— Passage to read —
========================================

URL:    http://cgit.freedesktop.org/mesa/mesa/commit/?id=a5399e8b1cc3e2e12b8aa067e8380d1b088c35ca
Author: Samuel Iglesias Gonsálvez <siglesias at igalia.com>
Date:   Thu Aug 25 16:05:24 2016 +0200

    i965/fs: lower all non-force_writemask_all DF instructions to SIMD4 on IVB/BYT
    
    The hardware applies the same channel enable signals to both halves of
    the compressed instruction which will be just wrong under non-uniform
    control flow. Fix this by splitting those instructions to SIMD4.
    
    Signed-off-by: Samuel Iglesias Gonsálvez <siglesias at igalia.com>
    Reviewed-by: Francisco Jerez <currojerez at riseup.net>

URL:    http://cgit.freedesktop.org/mesa/mesa/commit/?id=ebfb703d443a4b22320c3f1eed34e6e1aa54e998
Author: Francisco Jerez <currojerez at riseup.net>
Date:   Thu Feb 9 10:16:58 2017 -0800

    i965/fs: Get 64-bit indirect moves working on IVB.
    
    Reviewed-by: Samuel Iglesias Gonsálvez <siglesias at igalia.com>

URL:    http://cgit.freedesktop.org/mesa/mesa/commit/?id=630b84cdc80594d912a64f64aa75ac498e6f1248
Author: Matt Turner <mattst88 at gmail.com>
Date:   Thu Jan 12 18:05:58 2017 -0800

    i965: Use source region <1,2,0> when converting to DF.
    
    Doing so allows us to use a single MOV in VEC4_OPCODE_TO_DOUBLE instead
    of two.

========================================

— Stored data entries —
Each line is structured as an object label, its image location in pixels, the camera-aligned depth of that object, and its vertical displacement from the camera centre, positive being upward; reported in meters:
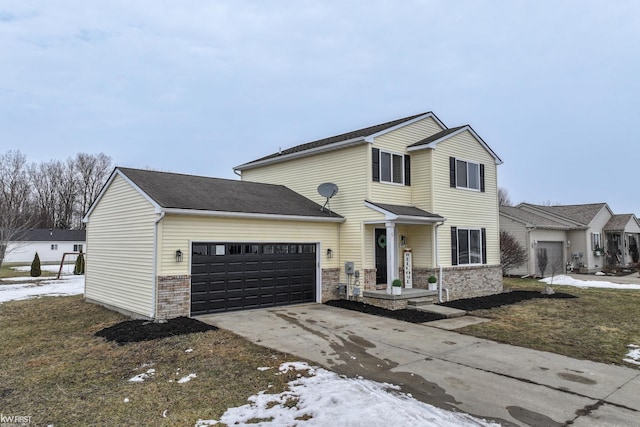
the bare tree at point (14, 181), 42.00 +7.18
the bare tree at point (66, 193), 47.88 +6.39
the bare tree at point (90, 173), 48.03 +8.87
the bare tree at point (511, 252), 22.38 -0.57
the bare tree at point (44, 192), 46.88 +6.50
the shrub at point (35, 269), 25.06 -1.66
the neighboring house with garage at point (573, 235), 23.27 +0.46
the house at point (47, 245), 42.12 -0.17
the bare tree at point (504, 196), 62.26 +7.57
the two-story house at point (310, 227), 10.41 +0.51
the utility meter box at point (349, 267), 13.03 -0.83
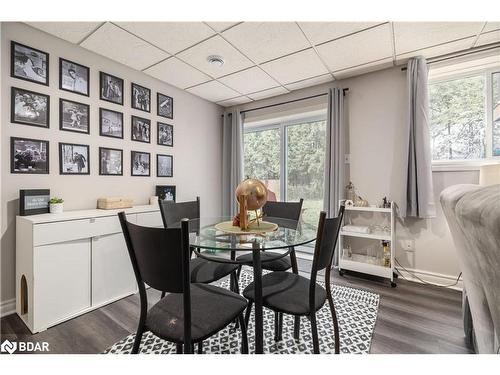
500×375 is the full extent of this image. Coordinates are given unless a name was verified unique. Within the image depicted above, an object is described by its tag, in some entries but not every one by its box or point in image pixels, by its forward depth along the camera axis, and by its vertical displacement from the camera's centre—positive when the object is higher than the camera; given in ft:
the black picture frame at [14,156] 6.02 +0.87
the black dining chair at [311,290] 3.89 -1.96
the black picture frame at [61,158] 6.91 +0.88
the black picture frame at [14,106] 6.02 +2.11
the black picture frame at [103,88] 7.79 +3.43
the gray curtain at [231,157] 12.37 +1.61
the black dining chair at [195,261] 5.23 -1.88
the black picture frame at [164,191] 9.57 -0.16
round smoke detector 7.79 +4.35
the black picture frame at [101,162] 7.85 +0.86
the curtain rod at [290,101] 10.13 +4.08
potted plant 6.46 -0.50
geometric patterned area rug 4.81 -3.37
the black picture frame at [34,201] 6.02 -0.36
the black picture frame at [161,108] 9.68 +3.38
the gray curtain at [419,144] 7.75 +1.43
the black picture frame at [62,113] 6.89 +2.21
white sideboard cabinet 5.49 -2.03
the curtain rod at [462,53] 7.18 +4.31
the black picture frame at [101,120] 7.81 +2.27
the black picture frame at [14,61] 6.03 +3.37
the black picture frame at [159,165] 9.71 +0.93
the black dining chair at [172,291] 3.06 -1.45
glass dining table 3.82 -1.06
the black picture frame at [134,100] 8.70 +3.44
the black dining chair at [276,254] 5.15 -1.59
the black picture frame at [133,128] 8.74 +2.24
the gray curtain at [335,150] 9.46 +1.50
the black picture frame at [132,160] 8.78 +1.03
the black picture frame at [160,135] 9.69 +2.23
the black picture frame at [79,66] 6.88 +3.47
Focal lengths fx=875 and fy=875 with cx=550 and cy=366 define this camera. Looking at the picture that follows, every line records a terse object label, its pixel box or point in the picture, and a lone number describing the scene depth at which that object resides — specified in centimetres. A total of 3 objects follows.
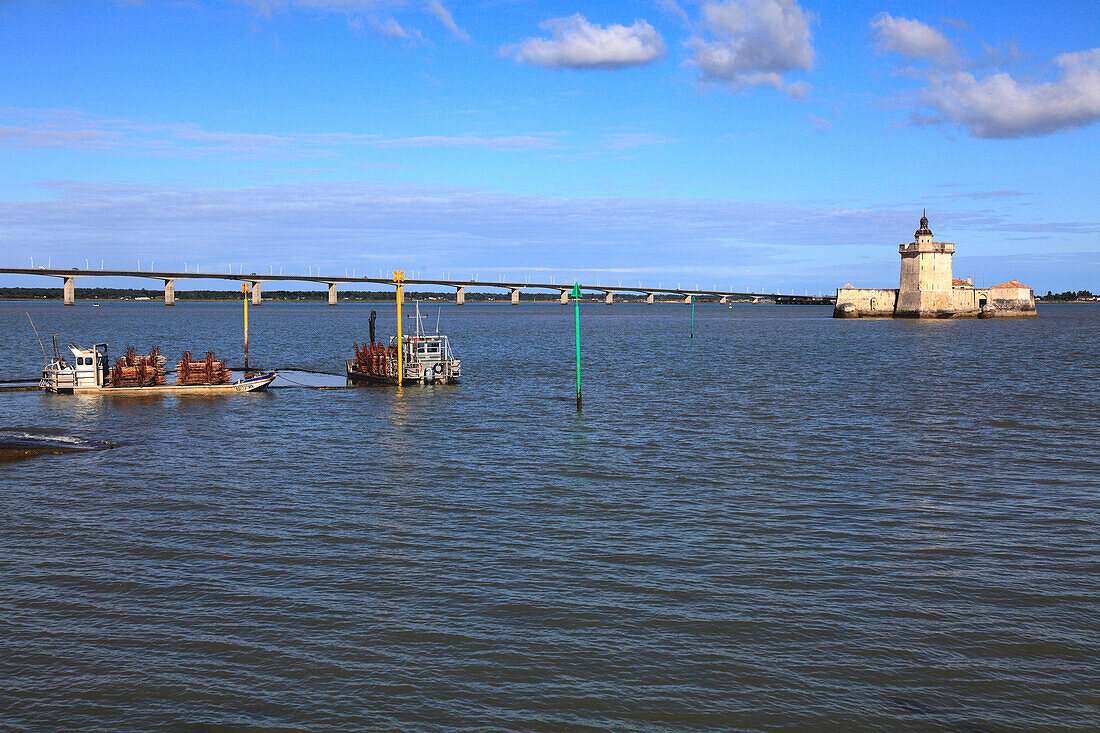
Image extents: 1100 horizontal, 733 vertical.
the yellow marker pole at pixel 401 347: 4631
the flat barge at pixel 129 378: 4572
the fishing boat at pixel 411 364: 5022
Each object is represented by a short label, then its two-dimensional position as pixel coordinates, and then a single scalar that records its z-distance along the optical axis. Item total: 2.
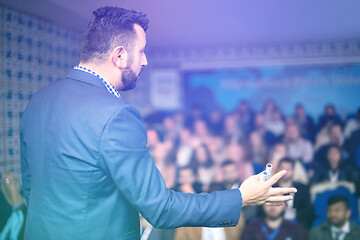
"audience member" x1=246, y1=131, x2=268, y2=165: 3.55
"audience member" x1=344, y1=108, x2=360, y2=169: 3.21
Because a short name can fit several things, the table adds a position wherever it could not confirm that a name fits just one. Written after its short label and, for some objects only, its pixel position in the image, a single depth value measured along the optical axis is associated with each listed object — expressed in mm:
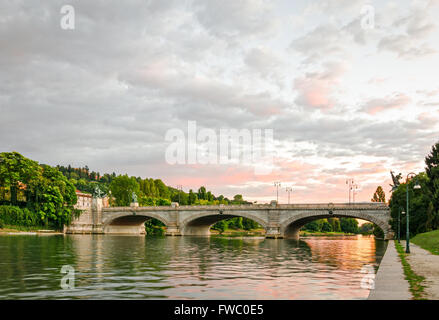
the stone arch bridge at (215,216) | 87750
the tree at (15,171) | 98125
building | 118562
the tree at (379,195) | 147250
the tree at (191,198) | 188750
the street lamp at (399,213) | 71362
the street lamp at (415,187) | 37744
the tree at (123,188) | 148500
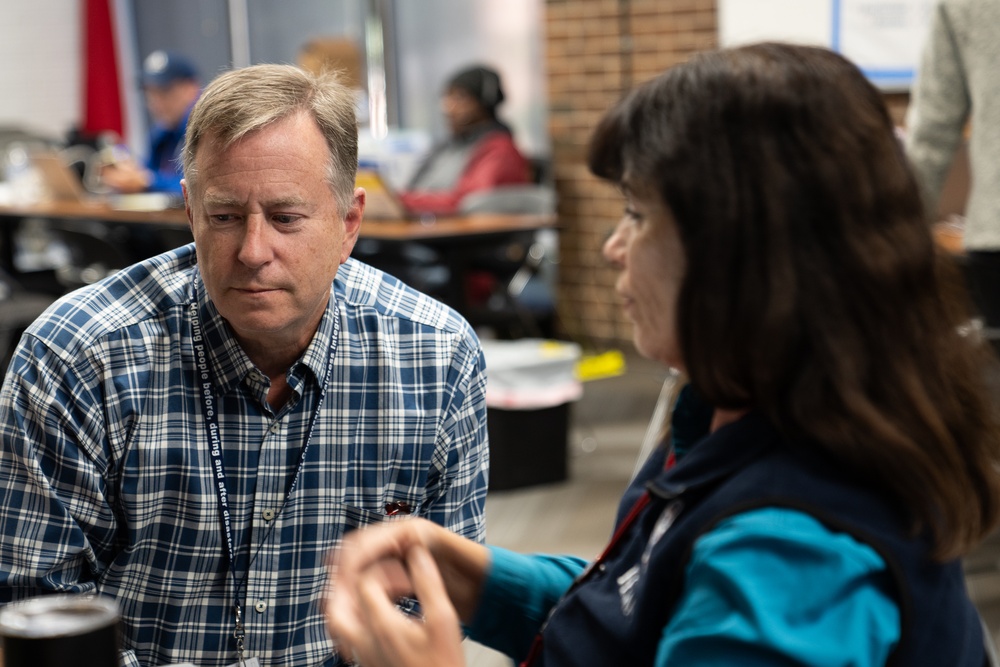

========================================

— Exercises —
- a) According to the Mesa commit log excerpt, what does using source region <1,2,0> when converting to DF make possible?
- b) Carry on the Mesa commit log excerpt from the point where it stops.
You can leave the rows aside; they aren't needed.

— Answers to the problems —
- a) It allows a single MOV in VEC4_OPCODE_TO_DOUBLE instead of two.

- b)
    Reviewed-by: Samuel Iglesias Gonsálvez <siglesias at igalia.com>

URL:    http://cgit.freedesktop.org/mesa/mesa/commit/?id=3198ce3f96848856206e7b2e54a53024bcca7737
Author: Juan A. Suarez Romero <jasuarez at igalia.com>
Date:   Wed Aug 3 11:51:44 2016 +0000

    i965/fs: fix lower SIMD width for IVB/BYT's MOV_INDIRECT
    
    According to the IVB and HSW PRMs:
    
    "2.When the destination requires two registers and the sources are
     indirect, the sources must use 1x1 regioning mode."
    
    So for DF instructions the execution size is not limited by the number
    of address registers that are available, but by the EU decompression
    logic not handling VxH indirect addressing correctly.
    
    This patch limits the SIMD width to 4 in this case.
    
    v2:
    - Fix typo (Matt).
    - Fix condition (Curro)
    
    v3:
    - Add spec quote (Curro)
    
    Signed-off-by: Samuel Iglesias Gonsálvez <siglesias at igalia.com>
    Signed-off-by: Juan A. Suarez Romero <jasuarez at igalia.com>
    Reviewed-by: Francisco Jerez <currojerez at riseup.net>

URL:    http://cgit.freedesktop.org/mesa/mesa/commit/?id=571cbd05ebfb8bef22277c5758afc82f5dd6a3f2
Author: Juan A. Suarez Romero <jasuarez at igalia.com>
Date:   Fri Jan 20 08:50:50 2017 +0100

    i965/fs: fix dst stride in IVB/BYT type conversions
    
    When converting a DF to 32-bit conversions, we set dst stride to 2,
    to fulfill alignment restrictions because the upper Dword of every
    Qword will be written with undefined value.
    
    But in IVB/BYT, this is not necessary, as each DF conversion already
    writes 2, the first one the real value, and the second one a 0.
    That is, IVB/BYT already set stride = 2 implicitly, so we must set it to
    1 explicitly to avoid ending up with stride = 4.
    
    v2:
    - Fix typo (Matt)
    
    v3:
    - Fix stride in the destination's brw_reg, don't modity IR (Curro)
    
    v4:
    - Remove 'is_dst' argument of brw_reg_from_fs_reg() (Curro)
    - Fix comment (Curro).
    - Relax hstride assert (Curro)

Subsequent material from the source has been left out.